Just 5 minutes more - and I will have been underwater for 5 minutes!!!
All tanked up - Tony (the instructor) and Simon prepare to get into the water
Tony is a PADI diving instructor. This summer he decided to start a diving club where he works. So the Royal Hospital for Neuro-disability Diving Club was born.
First came the members (us) and then a PADI Open Water course to get us started... The rest - well that's history.
One small step for a Speech Therapist, one giant stride for Catherine.
Catherine was not only the first to pass the course but the first of us to go on a diving holiday, with her partner, in the Red Sea. We are all very jealous!
Smile please - Pam with her new camera.
|Resting - Catherine and Linda about to start a training dive|
Our final qualifying dive was at the Naval Diving centre at Horsea Island near Portsmouth. It is a huge salt water lake originally built to test torpedoes.
|Tony and Linda gear up while Coco keeps chatting up the Divemaster|
|I'm ready at last. Just the final Buddy checks with Pam.|
|... last one in's a ...?|
Diving with Tony Houston through the RHN Diving Club has been an experience which has thrown me through some mixed emotions. I was so excited I was going to do something I had always wanted to do. Tony starting the club at work made access to this sport easier.
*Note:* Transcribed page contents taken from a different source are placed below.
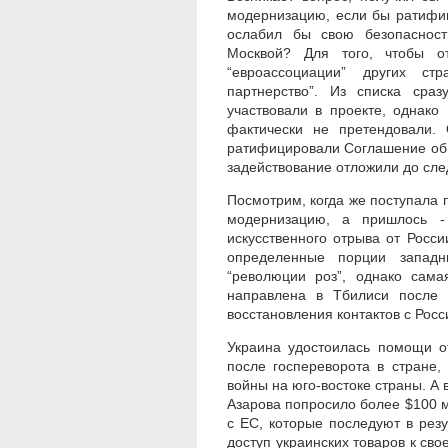
модернизацию, если бы ратифи
ослабил бы свою безопасност
Москвой? Для того, чтобы от
“евроассоциации” других стр
партнерство”. Из списка сра
участвовали в проекте, однако
фактически не претендовали.
ратифицировали Соглашение об А
задействование отложили до сле
Посмотрим, когда же поступала 
модернизацию, а пришлось -
искусственного отрыва от Росси
определенные порции западн
“революции роз”, однако сам
направлена в Тбилиси после в
восстановления контактов с Росс
Украина удостоилась помощи 
после госпереворота в стране,
войны на юго-востоке страны. А 
Азарова попросило более $100 
с ЕС, которые последуют в рез
доступ украинских товаров к св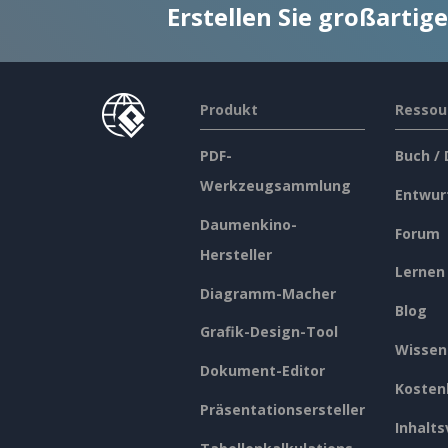
Erstellen Sie großarti
Produkt
Ressou
PDF-
Buch /
Werkzeugsammlung
Entwur
Daumenkino-
Forum
Hersteller
Lernen
Diagramm-Macher
Blog
Grafik-Design-Tool
Wissen
Dokument-Editor
Kosten
Präsentationsersteller
Inhalts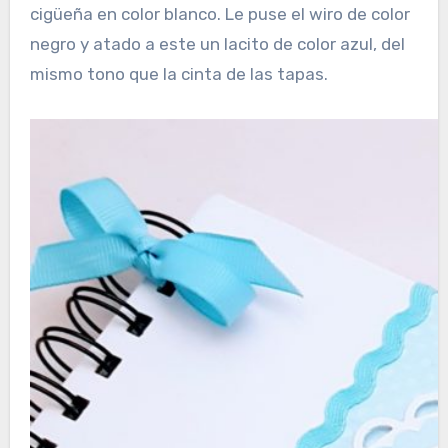
cigüeña en color blanco. Le puse el wiro de color
negro y atado a este un lacito de color azul, del
mismo tono que la cinta de las tapas.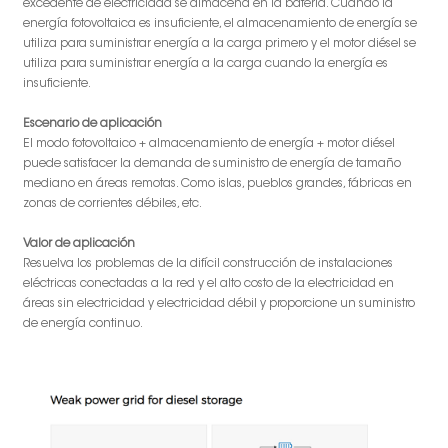
excedente de electricidad se almacena en la batería. Cuando la
energía fotovoltaica es insuficiente, el almacenamiento de energía se
utiliza para suministrar energía a la carga primero y el motor diésel se
utiliza para suministrar energía a la carga cuando la energía es
insuficiente.
Escenario de aplicación
El modo fotovoltaico + almacenamiento de energía + motor diésel
puede satisfacer la demanda de suministro de energía de tamaño
mediano en áreas remotas. Como islas, pueblos grandes, fábricas en
zonas de corrientes débiles, etc.
Valor de aplicación
Resuelva los problemas de la difícil construcción de instalaciones
eléctricas conectadas a la red y el alto costo de la electricidad en
áreas sin electricidad y electricidad débil y proporcione un suministro
de energía continuo.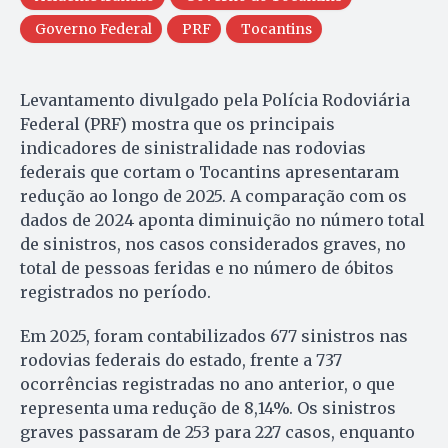
Governo Federal
PRF
Tocantins
Levantamento divulgado pela Polícia Rodoviária
Federal (PRF) mostra que os principais
indicadores de sinistralidade nas rodovias
federais que cortam o Tocantins apresentaram
redução ao longo de 2025. A comparação com os
dados de 2024 aponta diminuição no número total
de sinistros, nos casos considerados graves, no
total de pessoas feridas e no número de óbitos
registrados no período.
Em 2025, foram contabilizados 677 sinistros nas
rodovias federais do estado, frente a 737
ocorrências registradas no ano anterior, o que
representa uma redução de 8,14%. Os sinistros
graves passaram de 253 para 227 casos, enquanto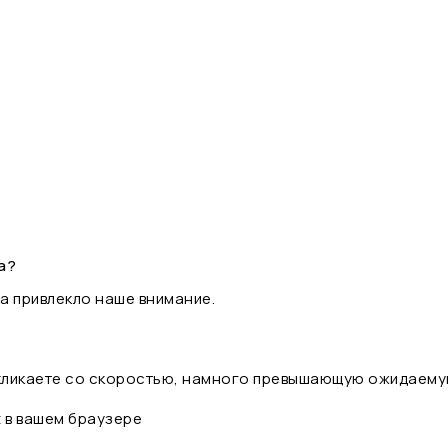
а?
а привлекло наше внимание.
 кликаете со скоростью, намного превышающую ожидаему
t в вашем браузере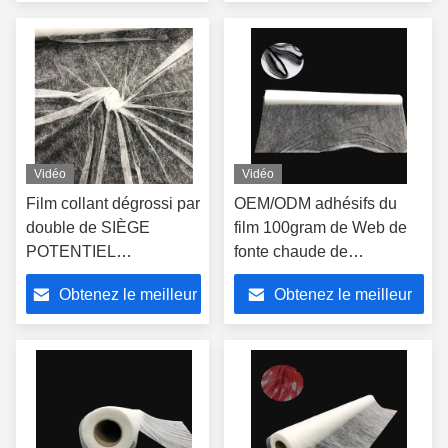
polyéthylène respirable
prix
prix
23gsm
Vidéo
Vidéo
Film collant dégrossi par
OEM/ODM adhésifs du
double de SIÈGE
film 100gram de Web de
POTENTIEL
fonte chaude de
D'EXPLOSION, film
stratification de chaussure
Obtenez le meilleur
Obtenez le meilleur
adhésif 3.0kgf/cm2 de
pour la mousse de
fonte chaude de PA de
semelles intérieures
prix
prix
stratification de
chaussure/TPU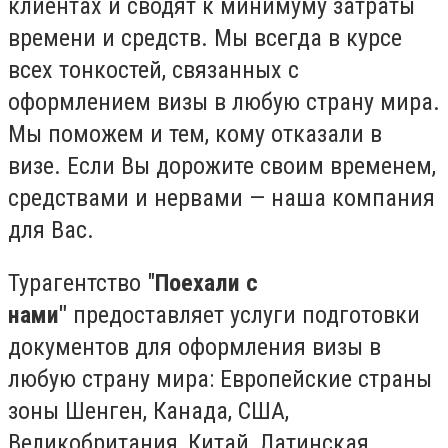
клиентах и сводят к минимуму затраты
времени и средств. Мы всегда в курсе
всех тонкостей, связанных с
оформлением визы в любую страну мира.
Мы поможем и тем, кому отказали в
визе. Если Вы дорожите своим временем,
средствами и нервами — наша компания
для Вас.
Турагентство "
Поехали с
нами"
предоставляет услуги подготовки
документов для оформления визы в
любую страну мира: Европейские страны
зоны Шенген, Канада, США,
Великобритания, Китай, Латинская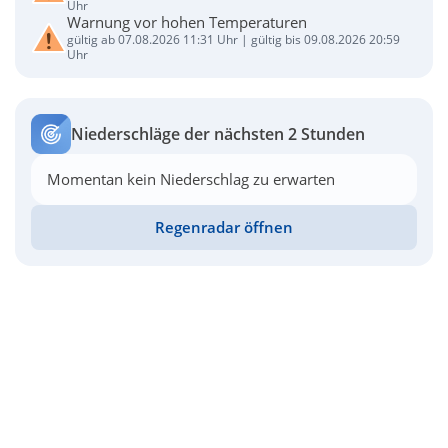
Uhr
Warnung vor hohen Temperaturen
gültig ab 07.08.2026 11:31 Uhr | gültig bis 09.08.2026 20:59
Uhr
Niederschläge der nächsten 2 Stunden
Momentan kein Niederschlag zu erwarten
Regenradar öffnen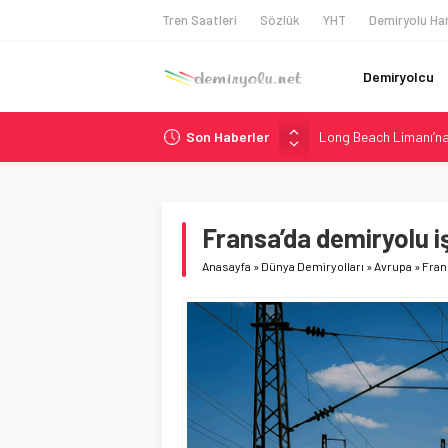
Tren Saatleri
Sözlük
YHT
Demiryolu Har
Demiryolcu
Son Haberler
Long Beach Limanı’na 
Madrid 6. Hat 2027’d
Laing O’Rourke, 17,2 M
İtalya’dan Yeni Otom
Fransa’da demiryolu iş
AAR, MIT ve Berkeley 
Anasayfa
»
Dünya Demiryolları
»
Avrupa
»
Fran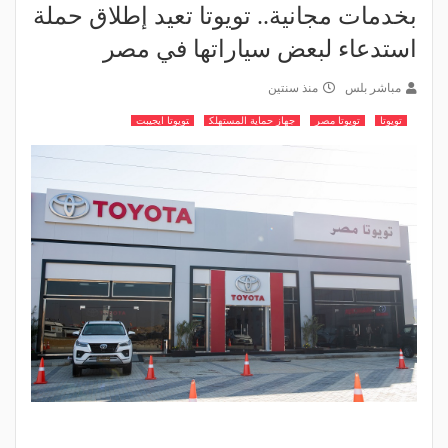
بخدمات مجانية.. تويوتا تعيد إطلاق حملة
استدعاء لبعض سياراتها في مصر
مباشر بلس
منذ سنتين
تويوتا
تويوتا مصر
جهاز حماية المستهلك
تويوتا ايجيبت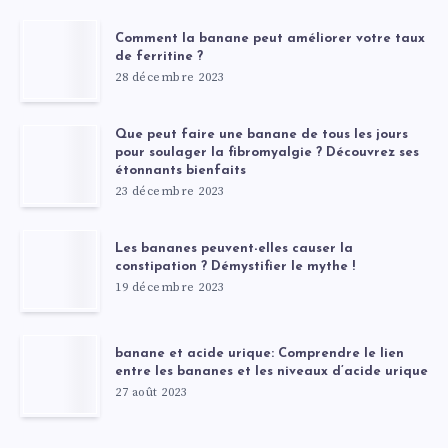
Comment la banane peut améliorer votre taux
de ferritine ?
28 décembre 2023
Que peut faire une banane de tous les jours
pour soulager la fibromyalgie ? Découvrez ses
étonnants bienfaits
23 décembre 2023
Les bananes peuvent-elles causer la
constipation ? Démystifier le mythe !
19 décembre 2023
banane et acide urique: Comprendre le lien
entre les bananes et les niveaux d’acide urique
27 août 2023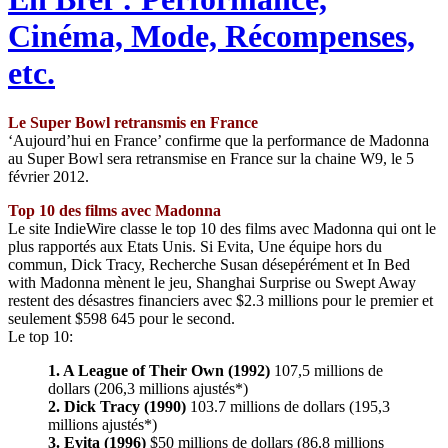
Cinéma, Mode, Récompenses,
etc.
Le Super Bowl retransmis en France
‘Aujourd’hui en France’ confirme que la performance de Madonna
au Super Bowl sera retransmise en France sur la chaine W9, le 5
février 2012.
Top 10 des films avec Madonna
Le site IndieWire classe le top 10 des films avec Madonna qui ont le
plus rapportés aux Etats Unis. Si Evita, Une équipe hors du
commun, Dick Tracy, Recherche Susan désepérément et In Bed
with Madonna mènent le jeu, Shanghai Surprise ou Swept Away
restent des désastres financiers avec $2.3 millions pour le premier et
seulement $598 645 pour le second.
Le top 10:
1. A League of Their Own (1992)
107,5 millions de
dollars (206,3 millions ajustés*)
2. Dick Tracy (1990)
103.7 millions de dollars (195,3
millions ajustés*)
3. Evita (1996)
$50 millions de dollars (86,8 millions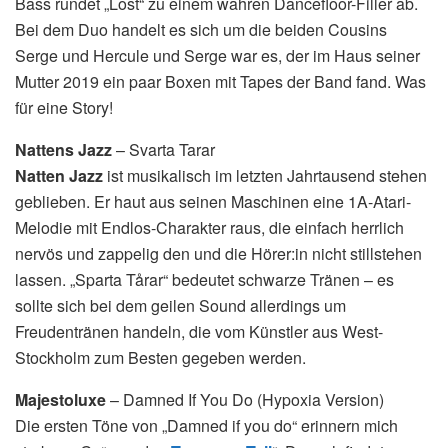
Bass rundet „Lost“ zu einem wahren Dancefloor-Filler ab.
Bei dem Duo handelt es sich um die beiden Cousins
Serge und Hercule und Serge war es, der im Haus seiner
Mutter 2019 ein paar Boxen mit Tapes der Band fand. Was
für eine Story!
Nattens Jazz
– Svarta Tarar
Natten Jazz
ist musikalisch im letzten Jahrtausend stehen
geblieben. Er haut aus seinen Maschinen eine 1A-Atari-
Melodie mit Endlos-Charakter raus, die einfach herrlich
nervös und zappelig den und die Hörer:in nicht stillstehen
lassen. „Sparta Tårar“ bedeutet schwarze Tränen – es
sollte sich bei dem geilen Sound allerdings um
Freudentränen handeln, die vom Künstler aus West-
Stockholm zum Besten gegeben werden.
Majestoluxe
– Damned If You Do (Hypoxia Version)
Die ersten Töne von „Damned if you do“ erinnern mich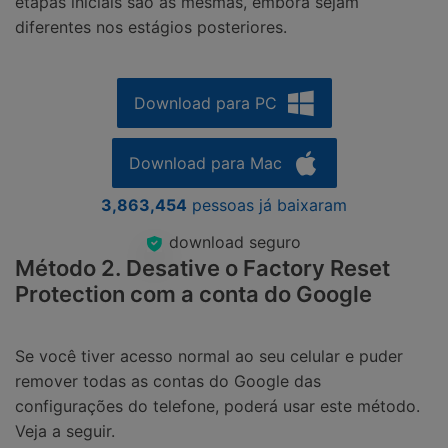
etapas iniciais são as mesmas, embora sejam
diferentes nos estágios posteriores.
Download para PC
Download para Mac
3,863,454
pessoas já baixaram
download seguro
Método 2. Desative o Factory Reset
Protection com a conta do Google
Se você tiver acesso normal ao seu celular e puder
remover todas as contas do Google das
configurações do telefone, poderá usar este método.
Veja a seguir.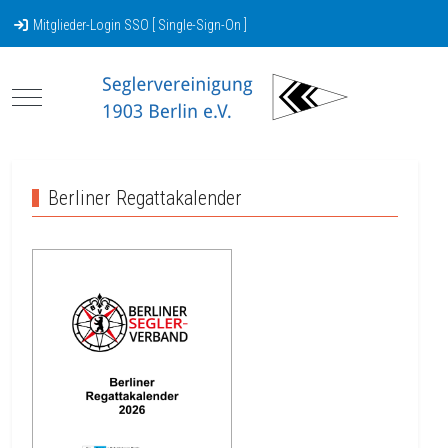
Mitglieder-Login SSO [ Single-Sign-On ]
Mobile Menu Toggle
Berliner Regattakalender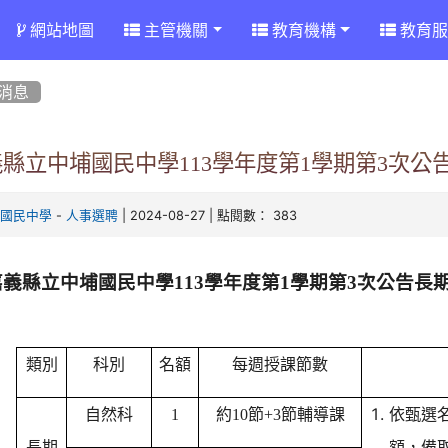
網站地圖
主管機關
教育機構
教育服
消息
義縣立中埔國民中學113學年度第1學期第3次公
-
| 2024-08-27 | 點閱數： 383
埔國民中學
人事選聘
嘉義縣立中埔國民中學113學年度第1學期第3次公告長
類別
科別
名額
每週授課節數
自然科
1
約10節+3節輔導課
依甄選
長期
額，備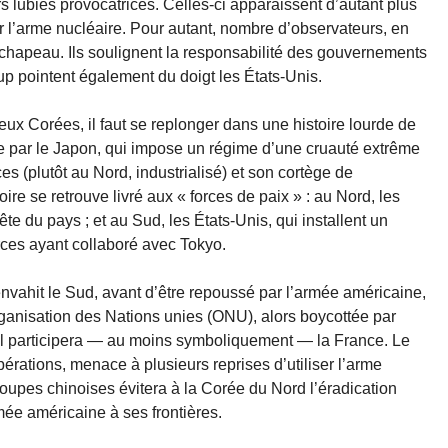
rs lubies provocatrices. Celles-ci apparaissent d’autant plus
l’arme nucléaire. Pour autant, nombre d’observateurs, en
e chapeau. Ils soulignent la responsabilité des gouvernements
 pointent également du doigt les États-Unis.
eux Corées, il faut se replonger dans une histoire lourde de
 par le Japon, qui impose un régime d’une cruauté extrême
s (plutôt au Nord, industrialisé) et son cortège de
oire se retrouve livré aux « forces de paix » : au Nord, les
ête du pays ; et au Sud, les États-Unis, qui installent un
orces ayant collaboré avec Tokyo.
envahit le Sud, avant d’être repoussé par l’armée américaine,
ganisation des Nations unies (ONU), alors boycottée par
l participera — au moins symboliquement — la France. Le
érations, menace à plusieurs reprises d’utiliser l’arme
roupes chinoises évitera à la Corée du Nord l’éradication
rmée américaine à ses frontières.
The initial reading brought it home how important all the background knowledge was going to be.
The first practical dive in a swimming pool was exciting, but scary too. Donning strange equipment had its funny side, especially the first entry into the water, not a graceful affair! Trying to stay vertical in the water was a challenge in itself, not realising all the techniques of remaining buoyant!
At times the exhaustion and cold has been overwhelming, and I would wonder if I could continue, but then I would feel all the more determined to continue and succeed, especially as my partner was on the same course, and we have plans to go diving together.
One very beneficial part of joining the club has been meeting different members of staff in the hospital, people you may never otherwise meet. There has been lots of laughter at ourselves and each other, which has been really good for all of us, and a lot of support for each other.
Then on one of the last dives of the course, encountering jelly fish in the Solent made me realise the magic of underwater life, and being able to breathe and swim below the surface with ease was why I was learning to Scuba Dive.